__Excerpt provided__:
┌────────

Wayne Chrebet (born August 14, 1973) is a former American football wide receiver who played 11 seasons for the New York Jets of the National Football League from 1995 to 2005.

High school and college career 
Chrebet grew up in Garfield, New Jersey in heavily suburban Bergen County. He played high school football at Garfield High School.

After graduating from Garfield, Chrebet remained in the tri-state area, attending Hofstra University on Long Island. Chrebet enjoyed a very productive college football career.  Playing from 1991 to 1994, he set several school records, which include the single-game receiving yards record (245), touchdowns in a game (five), season (16) and career (31). A four-year letter-winner, he twice led Hofstra in receiving yards, and during his 1994 Senior season he became the first player in school history to amass 1,000 receiving yards in a single season.  He also etched his name in the NCAA Division I-AA record book by scoring five receiving touchdowns in a single game, tying a record held by NFL Hall of Famer Jerry Rice.

Hofstra has honored Chrebet for his outstanding college career.  He was inducted into the Hofstra University Athletic Hall of Fame in 2006 as part of its inaugural class, and his jersey #3 was retired.

NFL career 
Despite his collegiate success, Chrebet was not regarded as an NFL prospect. At  and , he was initially deemed too fragile for the NFL, and went undrafted in the 1995 NFL Draft. He secured a tryout for the Baltimore Stallions of Canadian Football League, but was cut after one day.

└────────

__Dataset records__:

┌────────

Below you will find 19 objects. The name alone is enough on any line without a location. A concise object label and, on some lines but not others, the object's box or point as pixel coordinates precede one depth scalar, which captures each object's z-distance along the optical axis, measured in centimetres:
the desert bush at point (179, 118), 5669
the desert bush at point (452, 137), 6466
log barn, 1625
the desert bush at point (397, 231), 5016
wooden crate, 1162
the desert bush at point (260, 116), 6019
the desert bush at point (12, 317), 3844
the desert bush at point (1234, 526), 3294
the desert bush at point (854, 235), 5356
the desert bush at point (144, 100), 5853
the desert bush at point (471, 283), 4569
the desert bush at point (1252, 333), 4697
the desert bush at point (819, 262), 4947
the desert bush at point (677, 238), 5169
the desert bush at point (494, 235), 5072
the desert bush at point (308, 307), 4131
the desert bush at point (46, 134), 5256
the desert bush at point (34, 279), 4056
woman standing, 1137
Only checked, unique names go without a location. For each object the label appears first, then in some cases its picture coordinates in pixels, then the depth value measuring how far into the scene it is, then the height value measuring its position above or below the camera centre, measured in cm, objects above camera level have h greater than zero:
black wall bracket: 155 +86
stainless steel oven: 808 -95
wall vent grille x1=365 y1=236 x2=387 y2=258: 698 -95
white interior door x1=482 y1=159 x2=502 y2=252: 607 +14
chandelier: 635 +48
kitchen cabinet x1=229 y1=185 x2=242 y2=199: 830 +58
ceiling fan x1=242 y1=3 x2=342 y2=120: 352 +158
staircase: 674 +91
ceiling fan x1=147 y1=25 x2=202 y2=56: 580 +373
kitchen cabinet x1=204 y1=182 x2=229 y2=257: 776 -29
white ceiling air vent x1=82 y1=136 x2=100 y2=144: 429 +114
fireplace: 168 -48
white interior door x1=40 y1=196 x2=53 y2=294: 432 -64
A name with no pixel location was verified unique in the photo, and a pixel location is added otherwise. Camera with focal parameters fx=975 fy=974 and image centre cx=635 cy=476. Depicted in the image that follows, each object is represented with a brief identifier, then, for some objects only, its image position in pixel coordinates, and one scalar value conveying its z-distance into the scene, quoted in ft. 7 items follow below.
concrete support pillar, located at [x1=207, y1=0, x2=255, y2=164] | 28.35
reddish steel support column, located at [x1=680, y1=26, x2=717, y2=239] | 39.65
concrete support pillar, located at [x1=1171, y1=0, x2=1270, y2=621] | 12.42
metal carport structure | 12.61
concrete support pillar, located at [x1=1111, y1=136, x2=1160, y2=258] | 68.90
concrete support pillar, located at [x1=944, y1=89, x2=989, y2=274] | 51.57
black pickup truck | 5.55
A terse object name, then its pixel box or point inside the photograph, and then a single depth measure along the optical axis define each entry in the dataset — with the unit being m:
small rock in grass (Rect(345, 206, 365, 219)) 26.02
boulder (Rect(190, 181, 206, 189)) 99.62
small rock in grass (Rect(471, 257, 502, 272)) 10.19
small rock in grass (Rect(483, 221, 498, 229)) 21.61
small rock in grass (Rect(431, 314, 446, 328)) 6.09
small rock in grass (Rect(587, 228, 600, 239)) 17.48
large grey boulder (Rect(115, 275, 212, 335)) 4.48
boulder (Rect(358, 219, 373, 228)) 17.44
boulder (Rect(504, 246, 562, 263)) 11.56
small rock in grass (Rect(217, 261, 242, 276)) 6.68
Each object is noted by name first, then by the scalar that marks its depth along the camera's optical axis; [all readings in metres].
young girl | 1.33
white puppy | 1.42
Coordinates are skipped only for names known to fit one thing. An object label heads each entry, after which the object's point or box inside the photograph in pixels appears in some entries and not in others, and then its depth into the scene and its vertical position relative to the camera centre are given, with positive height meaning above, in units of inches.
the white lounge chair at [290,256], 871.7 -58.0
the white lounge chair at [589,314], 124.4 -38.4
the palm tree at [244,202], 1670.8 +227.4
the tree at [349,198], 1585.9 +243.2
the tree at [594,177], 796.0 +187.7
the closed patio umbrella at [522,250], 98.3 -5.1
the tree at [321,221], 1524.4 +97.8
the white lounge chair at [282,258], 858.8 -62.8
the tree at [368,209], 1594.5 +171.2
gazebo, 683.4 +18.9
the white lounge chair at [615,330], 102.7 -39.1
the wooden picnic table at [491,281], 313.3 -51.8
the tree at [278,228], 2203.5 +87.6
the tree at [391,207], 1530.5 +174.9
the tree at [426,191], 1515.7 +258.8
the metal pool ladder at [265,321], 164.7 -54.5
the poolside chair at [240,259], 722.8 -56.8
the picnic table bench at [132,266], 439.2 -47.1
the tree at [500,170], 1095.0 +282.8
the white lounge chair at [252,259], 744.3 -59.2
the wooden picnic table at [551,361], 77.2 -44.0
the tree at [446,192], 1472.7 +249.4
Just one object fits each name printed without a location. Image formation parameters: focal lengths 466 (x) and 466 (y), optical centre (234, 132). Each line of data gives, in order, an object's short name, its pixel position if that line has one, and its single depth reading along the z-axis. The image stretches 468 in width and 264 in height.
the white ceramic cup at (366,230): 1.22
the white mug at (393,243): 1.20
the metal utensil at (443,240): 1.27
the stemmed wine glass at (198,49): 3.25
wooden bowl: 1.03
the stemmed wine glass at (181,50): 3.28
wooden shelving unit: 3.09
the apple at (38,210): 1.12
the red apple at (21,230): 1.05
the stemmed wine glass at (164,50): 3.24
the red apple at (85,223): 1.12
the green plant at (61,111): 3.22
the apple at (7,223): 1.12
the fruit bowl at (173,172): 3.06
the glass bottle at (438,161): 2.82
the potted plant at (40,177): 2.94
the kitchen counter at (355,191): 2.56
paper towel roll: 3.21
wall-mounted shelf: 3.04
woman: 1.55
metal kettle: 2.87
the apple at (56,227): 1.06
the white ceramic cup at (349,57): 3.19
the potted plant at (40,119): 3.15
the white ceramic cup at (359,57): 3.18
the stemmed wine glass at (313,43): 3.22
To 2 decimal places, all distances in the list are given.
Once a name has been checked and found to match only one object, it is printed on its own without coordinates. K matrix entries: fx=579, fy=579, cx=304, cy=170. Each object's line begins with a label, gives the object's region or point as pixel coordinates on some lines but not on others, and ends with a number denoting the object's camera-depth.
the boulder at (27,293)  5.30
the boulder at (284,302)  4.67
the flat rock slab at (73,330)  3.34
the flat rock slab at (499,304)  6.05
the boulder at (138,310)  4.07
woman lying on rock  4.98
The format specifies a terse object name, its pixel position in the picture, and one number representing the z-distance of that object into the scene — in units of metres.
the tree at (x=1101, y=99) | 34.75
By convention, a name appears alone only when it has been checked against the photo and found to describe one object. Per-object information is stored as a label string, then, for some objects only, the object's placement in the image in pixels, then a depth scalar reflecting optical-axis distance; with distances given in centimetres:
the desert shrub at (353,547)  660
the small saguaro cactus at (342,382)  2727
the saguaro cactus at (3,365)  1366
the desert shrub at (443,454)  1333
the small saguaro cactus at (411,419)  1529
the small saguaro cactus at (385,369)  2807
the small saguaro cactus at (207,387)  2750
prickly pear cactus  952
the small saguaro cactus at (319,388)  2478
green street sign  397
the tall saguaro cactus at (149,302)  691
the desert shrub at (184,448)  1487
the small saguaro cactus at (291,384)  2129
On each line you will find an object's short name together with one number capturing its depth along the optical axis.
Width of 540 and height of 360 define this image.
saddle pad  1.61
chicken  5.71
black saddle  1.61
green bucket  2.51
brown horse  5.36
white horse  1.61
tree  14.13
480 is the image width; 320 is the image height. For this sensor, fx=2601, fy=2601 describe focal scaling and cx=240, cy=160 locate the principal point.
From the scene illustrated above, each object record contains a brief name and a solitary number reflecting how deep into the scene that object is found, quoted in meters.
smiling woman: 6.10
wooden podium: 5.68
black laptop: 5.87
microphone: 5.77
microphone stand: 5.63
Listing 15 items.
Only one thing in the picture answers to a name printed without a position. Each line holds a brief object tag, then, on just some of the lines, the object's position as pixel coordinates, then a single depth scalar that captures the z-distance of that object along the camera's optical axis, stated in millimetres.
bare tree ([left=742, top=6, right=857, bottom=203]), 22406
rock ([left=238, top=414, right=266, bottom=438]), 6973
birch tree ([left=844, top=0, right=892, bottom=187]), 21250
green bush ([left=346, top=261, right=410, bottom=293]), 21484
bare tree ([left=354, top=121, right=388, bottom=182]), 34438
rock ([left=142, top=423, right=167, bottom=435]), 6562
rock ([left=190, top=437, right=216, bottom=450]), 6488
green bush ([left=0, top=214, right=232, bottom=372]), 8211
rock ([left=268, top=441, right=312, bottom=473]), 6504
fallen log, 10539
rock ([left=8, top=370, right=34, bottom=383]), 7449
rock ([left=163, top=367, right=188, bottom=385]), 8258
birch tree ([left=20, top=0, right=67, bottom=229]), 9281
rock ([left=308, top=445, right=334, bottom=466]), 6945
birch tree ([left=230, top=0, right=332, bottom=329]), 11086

└────────

__Your instructions__:
Copy the part of the Wayne Chrebet text that opens with the words containing "High school and" and closes with "Garfield High School.", reproducing it word for word.

__Solution__:
High school and college career 
Chrebet grew up in Garfield, New Jersey in heavily suburban Bergen County. He played high school football at Garfield High School.